* [抜粋文]
◆ ◆ ◆ ◆ ◆
本発明は、表層密着強度測定方法および装置に関し、特に、基材にコーティングされている表層を切刃により剥離し、切刃に加わる水平力Fhおよび垂直力Fvを測定し、それら水平力Fhおよび垂直力Fvを基に表層の密着強度を定量的に評価し、表層の厚さによる影響を抑制することが出来る表層密着強度測定方法および装置に関する。
基材にコーティングされている表層を切刃で切削・剥離し、剥離した表層の開口長さ、開口変位、曲率半径の少なくとも一つと切刃に加わる水平力Fhとを測定し、公知数式を用いてエネルギー解放率Gを算出し、そのエネルギー解放率Gにより密着強度を評価する方法・装置が知られている(特許文献1参照)。
また、基材にコーティングされている表層を切刃により切削・剥離し、切刃に加わる水平力Fhおよび垂直力Fvを測定する装置が知られている(特許文献2参照)。
他方、基材にコーティングされている表層を引っ張り剥がしたときの単位長さ当たりの界面剥離に要するエネルギー a などを解析した理論が知られている(非特許文献1参照)。
特開2003−344265号公報 特開2006−349398号公報
Kinloch A.J., Lau, C.C, Williams, J.G., International Journal of Fracture 66:45-70, 1994.
◆ ◆ ◆ ◆ ◆
* [行データ]
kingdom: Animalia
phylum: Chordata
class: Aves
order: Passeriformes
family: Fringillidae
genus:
◆ ◆ ◆ ◆ ◆
* [指示]
1 - 抜粋文によれば、特許文献2の装置は切刃に加わるどの力を測定するか。
2 - 抜粋文の「また、基材にコーティングされ」から「Fracture 66:45-70, 1994.」までを一字も変えずに写せ。
エントリーは抜粋文と関係がない。

* [解答]
1 - 水平力Fhおよび垂直力Fv。

2 -
また、基材にコーティングされている表層を切刃により切削・剥離し、切刃に加わる水平力Fhおよび垂直力Fvを測定する装置が知られている(特許文献2参照)。
他方、基材にコーティングされている表層を引っ張り剥がしたときの単位長さ当たりの界面剥離に要するエネルギー a などを解析した理論が知られている(非特許文献1参照)。
特開2003−344265号公報 特開2006−349398号公報
Kinloch A.J., Lau, C.C, Williams, J.G., International Journal of Fracture 66:45-70, 1994.